The ureteric access sheath is commonly used to facilitate the insertion and straight alignment of the flexible ureteroscope in the upper urinary tract. Its use has been reported to facilitate ureteric re-entry and efflux of irrigation fluid, decrease operative time and cost, as well as minimise morbidity [19]. However, difficulties can be experienced when inserting the access sheath and therefore novel devices have been designed. A prospective study in 98 patients compared novel reinforced sheaths with the nonreinforced ones [20]. There was no significant difference in the overall success rates between the use of these sheaths. The sheath-specific limitations included kinking and sheath angulation/deformity. A pre-existing stent was significantly associated with statistically significant successful deployment.

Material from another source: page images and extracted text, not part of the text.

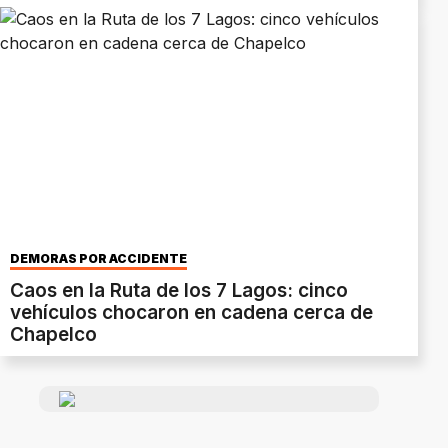
DEMORAS POR ACCIDENTE
Caos en la Ruta de los 7 Lagos: cinco
vehículos chocaron en cadena cerca de
Chapelco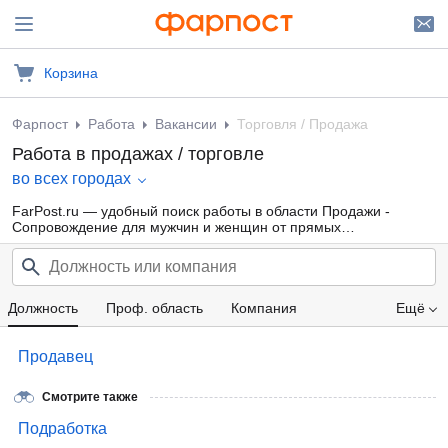
Корзина
Фарпост
Работа
Вакансии
Торговля / Продажа
Работа в продажах / торговле
во всех городах
FarPost.ru — удобный поиск работы в области Продажи -
Сопровождение для мужчин и женщин от прямых
работодателей, а также от кадровых агентств. Свежие вакансии
каждый день.
Должность
Проф. область
Компания
Ещё
Зарплата
Продавец
Смотрите также
Подработка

Traditional ureteric access sheaths rely on tapered dilators and the principle of axial force to gain access into the ureter. Harper et al. [21] compared the performance of a novel balloon-expandable ureteric access sheath using radial dilatation (Fig. 2) with that of a conventional one. Ten pigs had the novel sheath placed (randomised) in one ureter and a conventional ureteric access sheath in the contralateral ureter, followed by videotaped URS. The novel ureteric access sheath was inserted with less maximum and average force. The flow rate during 5 min was higher in the new sheath, while withdrawal forces were not statistically different. Furthermore, the novel sheath had a lower subjective trauma scale rating.

Figure 2

Expandable ureteric access sheath with radial dilatation: (A) the access sheath with its distal position (inset) in folded 9.5 Fr configuration (B), unexpanded sheath inserted over guide wire just below the stone (C), high pressure insufflators used to expand sheath to 2.0 MPa, allowing tip to retract into expanded sheath (inset).

Robotic fURS

A novel robotic catheter system has been developed for performing retrograde ureterorenoscopy (Fig. 3). Desai et al. [22] used remote robotic fURS bilaterally in five acute pigs. The authors used a 14 F robotic catheter system, which manipulated a passive optical fibre-scope mounted on a remote catheter manipulator. The robotic flexible ureteroscope could be successfully manipulated into 83 of the 85 (98%) calyces. The time required to inspect all calyces decreased from 15 min in the first kidney to 49 s in the last. On a visual analogue scale, the reproducibility of calyceal access was rated at 8, and instrument tip stability was rated at 10. The potential advantages of robotic fURS compared with conventional manual fURS include an increased range of motion, instrument stability, and improved ergonomics. However, relevant comparative studies are warranted, as well as refinement of this technology.

Figure 3

Robotic fURS system.

Semidisposable fURS

Despite improvements in instrumentation and technology in fURS, the issue of procedural and off-procedural damage remains a problem. The modular design of the semidisposable PolyScope system (Fig. 4; Lumenis, Santa Clara, CA, USA) makes it a more cost-effective option [23]. This 8 F scope has a deflexion angle of 180° and a working channel of 1.2 mm. Relatively cheap and disposable multilumen catheters preclude the need for sterilisation of the optic cable, thus decreasing the chances of handling-related damages. The chance of instrument-related infection is minimal. Besides, it can be used as a semirigid ureteroscope should the need arise [23]. Clinical studies show that the PolyScope was simple to use, effective and reliable [24]. It overcomes the inherent fragility of comparable devices, which renders the need for maintenance unnecessary.

Figure 4

The semidisposable PolyScope.

Epilogue

Flexible ureteroscopes were developed from the limited deflectable first-generation ones, to the present digital very manoeuvrable models. The ancillary instruments and the energy sources underwent a similar development. fURS is a very useful investigative method, especially in patients with equivocal data provided by the imaging [25]. Independent, noncorporate-sponsored research will help urologists using fURS in instrumentation selection and reduce reliance on uncontrolled clinical evaluations of new products in theatres.